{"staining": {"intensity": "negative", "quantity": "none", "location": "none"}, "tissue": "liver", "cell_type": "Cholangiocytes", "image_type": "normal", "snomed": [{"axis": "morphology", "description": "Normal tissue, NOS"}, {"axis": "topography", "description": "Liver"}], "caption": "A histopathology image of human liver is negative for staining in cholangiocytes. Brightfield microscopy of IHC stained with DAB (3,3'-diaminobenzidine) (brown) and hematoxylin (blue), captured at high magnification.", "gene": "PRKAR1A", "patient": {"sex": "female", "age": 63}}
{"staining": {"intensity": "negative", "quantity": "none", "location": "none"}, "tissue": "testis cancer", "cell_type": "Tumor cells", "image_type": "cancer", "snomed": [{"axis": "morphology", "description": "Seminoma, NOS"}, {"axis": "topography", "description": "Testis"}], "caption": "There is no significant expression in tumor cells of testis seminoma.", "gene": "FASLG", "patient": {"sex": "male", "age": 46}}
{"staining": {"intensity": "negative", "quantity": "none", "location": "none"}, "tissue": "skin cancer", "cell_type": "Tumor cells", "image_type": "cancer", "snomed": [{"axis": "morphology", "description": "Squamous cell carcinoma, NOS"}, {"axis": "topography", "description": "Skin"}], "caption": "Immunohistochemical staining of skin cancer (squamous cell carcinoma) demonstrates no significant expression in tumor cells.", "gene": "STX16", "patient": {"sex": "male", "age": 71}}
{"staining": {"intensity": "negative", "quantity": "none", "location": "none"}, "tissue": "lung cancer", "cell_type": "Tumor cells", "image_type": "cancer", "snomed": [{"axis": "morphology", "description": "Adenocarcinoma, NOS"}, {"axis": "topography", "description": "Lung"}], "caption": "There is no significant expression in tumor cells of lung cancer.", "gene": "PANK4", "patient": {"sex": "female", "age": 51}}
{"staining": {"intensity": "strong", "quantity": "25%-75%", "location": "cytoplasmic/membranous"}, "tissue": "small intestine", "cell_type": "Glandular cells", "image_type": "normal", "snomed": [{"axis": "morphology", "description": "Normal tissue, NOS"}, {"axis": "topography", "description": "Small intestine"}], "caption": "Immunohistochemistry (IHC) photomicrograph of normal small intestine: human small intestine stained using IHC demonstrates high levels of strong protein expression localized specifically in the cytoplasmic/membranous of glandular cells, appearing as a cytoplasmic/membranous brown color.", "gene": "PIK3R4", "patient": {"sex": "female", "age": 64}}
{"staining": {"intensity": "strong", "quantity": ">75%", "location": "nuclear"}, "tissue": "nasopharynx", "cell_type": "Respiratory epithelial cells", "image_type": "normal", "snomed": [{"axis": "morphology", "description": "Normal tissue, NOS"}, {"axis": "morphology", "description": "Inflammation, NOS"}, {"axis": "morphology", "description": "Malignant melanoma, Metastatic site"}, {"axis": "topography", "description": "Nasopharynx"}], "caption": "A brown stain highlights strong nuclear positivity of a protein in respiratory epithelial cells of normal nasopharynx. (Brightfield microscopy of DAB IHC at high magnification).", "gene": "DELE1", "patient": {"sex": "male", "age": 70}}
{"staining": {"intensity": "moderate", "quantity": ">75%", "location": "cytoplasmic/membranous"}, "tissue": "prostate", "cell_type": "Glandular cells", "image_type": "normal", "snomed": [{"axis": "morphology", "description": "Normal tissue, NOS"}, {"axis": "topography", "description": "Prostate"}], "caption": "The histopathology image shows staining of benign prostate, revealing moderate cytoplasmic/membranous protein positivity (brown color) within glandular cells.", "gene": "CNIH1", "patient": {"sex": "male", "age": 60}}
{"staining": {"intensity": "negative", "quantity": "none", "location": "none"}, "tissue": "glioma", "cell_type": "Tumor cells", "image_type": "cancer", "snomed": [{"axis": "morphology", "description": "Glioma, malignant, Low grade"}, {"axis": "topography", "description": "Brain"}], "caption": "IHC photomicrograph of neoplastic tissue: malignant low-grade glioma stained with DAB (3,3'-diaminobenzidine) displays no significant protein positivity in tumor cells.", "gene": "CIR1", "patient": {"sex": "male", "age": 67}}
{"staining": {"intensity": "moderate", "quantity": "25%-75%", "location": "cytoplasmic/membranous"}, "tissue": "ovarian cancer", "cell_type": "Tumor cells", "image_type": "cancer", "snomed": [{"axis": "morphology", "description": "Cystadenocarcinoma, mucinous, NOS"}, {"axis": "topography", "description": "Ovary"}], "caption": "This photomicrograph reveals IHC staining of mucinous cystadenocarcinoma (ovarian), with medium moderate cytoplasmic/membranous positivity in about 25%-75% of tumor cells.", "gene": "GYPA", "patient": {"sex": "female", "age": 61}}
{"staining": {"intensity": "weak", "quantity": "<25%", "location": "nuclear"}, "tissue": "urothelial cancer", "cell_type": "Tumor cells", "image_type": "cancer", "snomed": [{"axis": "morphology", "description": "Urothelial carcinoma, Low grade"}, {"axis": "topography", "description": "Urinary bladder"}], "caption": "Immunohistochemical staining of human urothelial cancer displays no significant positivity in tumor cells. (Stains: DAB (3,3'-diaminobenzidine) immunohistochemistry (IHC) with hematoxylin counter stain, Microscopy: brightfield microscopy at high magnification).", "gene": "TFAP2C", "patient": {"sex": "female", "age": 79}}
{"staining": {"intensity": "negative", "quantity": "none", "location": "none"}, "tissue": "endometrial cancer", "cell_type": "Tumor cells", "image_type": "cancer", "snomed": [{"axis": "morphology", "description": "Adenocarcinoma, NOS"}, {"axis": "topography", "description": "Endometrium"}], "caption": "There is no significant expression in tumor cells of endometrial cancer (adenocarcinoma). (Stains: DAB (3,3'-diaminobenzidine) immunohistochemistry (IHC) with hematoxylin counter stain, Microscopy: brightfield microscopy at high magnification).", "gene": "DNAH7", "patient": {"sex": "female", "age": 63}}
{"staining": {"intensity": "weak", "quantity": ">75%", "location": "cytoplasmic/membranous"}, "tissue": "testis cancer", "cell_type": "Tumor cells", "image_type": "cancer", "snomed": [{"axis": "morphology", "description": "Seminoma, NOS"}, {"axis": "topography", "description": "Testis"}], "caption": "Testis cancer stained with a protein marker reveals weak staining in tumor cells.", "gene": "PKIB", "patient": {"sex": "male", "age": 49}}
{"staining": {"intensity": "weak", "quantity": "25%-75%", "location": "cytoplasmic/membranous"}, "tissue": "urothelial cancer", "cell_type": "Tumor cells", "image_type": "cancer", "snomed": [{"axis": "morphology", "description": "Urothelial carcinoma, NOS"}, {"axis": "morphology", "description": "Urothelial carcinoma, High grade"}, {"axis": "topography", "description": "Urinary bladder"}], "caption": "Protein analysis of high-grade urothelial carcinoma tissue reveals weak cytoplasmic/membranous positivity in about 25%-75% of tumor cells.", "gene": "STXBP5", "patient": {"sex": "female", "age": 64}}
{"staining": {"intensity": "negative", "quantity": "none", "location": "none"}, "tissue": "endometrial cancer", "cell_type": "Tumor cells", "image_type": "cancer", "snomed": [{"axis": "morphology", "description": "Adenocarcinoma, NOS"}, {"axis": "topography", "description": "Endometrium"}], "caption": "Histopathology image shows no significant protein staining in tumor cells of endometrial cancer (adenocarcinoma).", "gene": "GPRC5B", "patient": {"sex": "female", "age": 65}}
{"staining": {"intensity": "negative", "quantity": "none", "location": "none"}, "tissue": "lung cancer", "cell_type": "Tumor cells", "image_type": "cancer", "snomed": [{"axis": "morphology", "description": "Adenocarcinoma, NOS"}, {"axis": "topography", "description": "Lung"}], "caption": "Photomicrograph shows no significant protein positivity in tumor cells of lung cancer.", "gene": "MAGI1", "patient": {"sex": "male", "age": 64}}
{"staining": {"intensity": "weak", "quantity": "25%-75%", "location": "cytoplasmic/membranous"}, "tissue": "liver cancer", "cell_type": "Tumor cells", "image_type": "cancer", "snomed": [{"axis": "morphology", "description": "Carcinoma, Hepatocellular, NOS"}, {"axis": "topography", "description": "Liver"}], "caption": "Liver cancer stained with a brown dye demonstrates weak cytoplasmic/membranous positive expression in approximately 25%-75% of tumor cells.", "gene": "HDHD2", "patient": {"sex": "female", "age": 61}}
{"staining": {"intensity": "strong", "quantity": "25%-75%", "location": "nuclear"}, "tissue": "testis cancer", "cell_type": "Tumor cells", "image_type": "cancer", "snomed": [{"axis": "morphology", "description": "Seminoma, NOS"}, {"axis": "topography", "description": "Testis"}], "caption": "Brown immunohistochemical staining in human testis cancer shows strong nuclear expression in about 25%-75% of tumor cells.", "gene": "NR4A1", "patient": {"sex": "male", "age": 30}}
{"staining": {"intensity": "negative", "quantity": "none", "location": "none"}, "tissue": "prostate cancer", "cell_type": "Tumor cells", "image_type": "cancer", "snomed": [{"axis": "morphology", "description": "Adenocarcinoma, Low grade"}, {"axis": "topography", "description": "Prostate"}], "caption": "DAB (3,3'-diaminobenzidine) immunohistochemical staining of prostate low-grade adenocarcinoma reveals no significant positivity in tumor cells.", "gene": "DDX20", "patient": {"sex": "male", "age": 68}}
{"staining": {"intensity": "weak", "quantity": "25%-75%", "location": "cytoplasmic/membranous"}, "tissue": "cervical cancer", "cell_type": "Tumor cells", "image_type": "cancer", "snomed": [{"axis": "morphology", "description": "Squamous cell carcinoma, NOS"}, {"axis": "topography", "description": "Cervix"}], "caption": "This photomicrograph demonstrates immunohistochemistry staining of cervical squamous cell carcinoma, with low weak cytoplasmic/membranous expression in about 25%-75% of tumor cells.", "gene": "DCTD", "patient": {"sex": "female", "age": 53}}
****************************************
**Your objective:** Every line from the first entry to the line containing "cells of testis" should be transcribed exactly, and nothing beyond it.

**Response:**
{"staining": {"intensity": "negative", "quantity": "none", "location": "none"}, "tissue": "liver", "cell_type": "Cholangiocytes", "image_type": "normal", "snomed": [{"axis": "morphology", "description": "Normal tissue, NOS"}, {"axis": "topography", "description": "Liver"}], "caption": "A histopathology image of human liver is negative for staining in cholangiocytes. Brightfield microscopy of IHC stained with DAB (3,3'-diaminobenzidine) (brown) and hematoxylin (blue), captured at high magnification.", "gene": "PRKAR1A", "patient": {"sex": "female", "age": 63}}
{"staining": {"intensity": "negative", "quantity": "none", "location": "none"}, "tissue": "testis cancer", "cell_type": "Tumor cells", "image_type": "cancer", "snomed": [{"axis": "morphology", "description": "Seminoma, NOS"}, {"axis": "topography", "description": "Testis"}], "caption": "There is no significant expression in tumor cells of testis seminoma.", "gene": "FASLG", "patient": {"sex": "male", "age": 46}}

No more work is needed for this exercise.